What this game does brilliantly is immerse you with nature, or at least a digital version of it. Jean Baudrillard would have had a field day with this gorgeous hunting simulation, where the wildlife are more terrifying than the armoured enemy with their rocket-launchers and attack helicopters. There is nothing more terrifying than crawling through a jungle at night and hearing a dreaded Komodo dragon slivering nearby then being chased by a pack of them, or being attacked by a crocodile while wandering too close to a riverbank, or swimming in an ocean knowing a shark is about to bite your arse off.
I hit a slight snag early on where I thought I was going to end up with no money and no ammo. Didn’t happen, but I guess the way out of that predicament would have been to wander around looking for plants (used for crafting syringes), and selling those for ammo. You could also have a knife-fight with a dog and sell its skin.
So that this review doesn’t look like an utter Elder Scrolls bash-fest, here are things that Skyrim does better and Crytek should have worked on:
- Lore. I got more enjoyment reading books in Skyrim, than the actual quests. FC3 has attempts to flesh out the history of the island, but its minimal at best with collectible memory cards revealing drug dealings, and old letters from WWII Japanese corpses.
- Skyrim still has the best night time sky I’ve seen in a game.
- Skyrim has a better human population with day/night cycles. FC3 disappoints on this aspect, the dialogue is horrendous, the worst I’ve ever heard. A big step down from FC2 which felt authentic.
- Side stories in FC3 are so half-assed, combined with the shitty voice acting, it’s truly laugh-inducing. I remember one story where I went to do a task for a village lady, and later another NPC half-heartedly comments she was a ghost. He said it as if the voice actor was running late for a dentist appointment and just wanted to get his acting gig out of the way.
- Music in FC3 is not good. I’m not going to rant about dubstep as seemingly everyone online hates it. I don’t mind the genre, I’m very open-minded musically, but the music here is very jarring, especially so when you’re stalking an animal in the jungle and some really out-of-place dubstep blares on the soundtrack. it’s maddening. I had it turned off for most of the time.
- Some of the hunting side missions start to get really stupid, i.e – “blow up 12 rabid dogs with an RPG launcher.” What.the.fuck? Fun, I guess…
This game has some seriously good ideas swirling beneath the mayhem, it depicts your friends as arrogant douche rich kids, there’s a great albeit brief rant by an islander who explains how he tried to move to America but ultimately left due to racism and always being treated as an outsider.

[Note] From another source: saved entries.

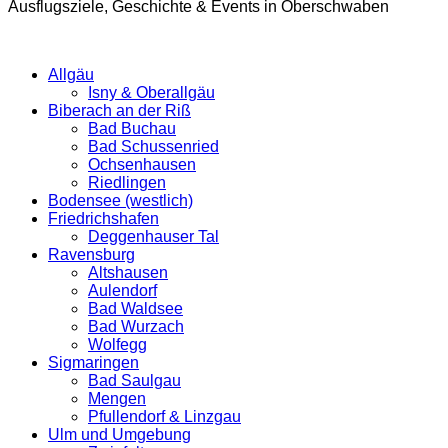
Ausflugsziele, Geschichte & Events in Oberschwaben
Allgäu
Isny & Oberallgäu
Biberach an der Riß
Bad Buchau
Bad Schussenried
Ochsenhausen
Riedlingen
Bodensee (westlich)
Friedrichshafen
Deggenhauser Tal
Ravensburg
Altshausen
Aulendorf
Bad Waldsee
Bad Wurzach
Wolfegg
Sigmaringen
Bad Saulgau
Mengen
Pfullendorf & Linzgau
Ulm und Umgebung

There’s some food for thought desperate to be consumed, but it’s like the game was handled by two people. One guy came up with awesome ideas, and gave it to a writer who was not capable of executing them, or just didn’t want to alienate a demographic that just couldn’t handle weighty topics. I don’t know. All I know is failed potential when I see it.
It also has the worst end boss fight of recent memory: rapid-fire quicktime events with unskippable cut-scenes. What in the fuck were they thinking? Enough with the stupid quicktime button mashing!

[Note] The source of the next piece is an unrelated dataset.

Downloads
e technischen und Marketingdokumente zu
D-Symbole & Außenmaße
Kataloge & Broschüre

Far Cry 3 still delivers on the gaming front, even if it falters on the storytelling. The bouts of utter surreal antics you get up to are a great breath of fresh air polluted by samey shooters populated by grey walls, miserable environments and characters. In FC3’s island you will get high and wander in a daze, battle strange phantoms, and crawl out of caves into the light bleary with blissful exhaustion.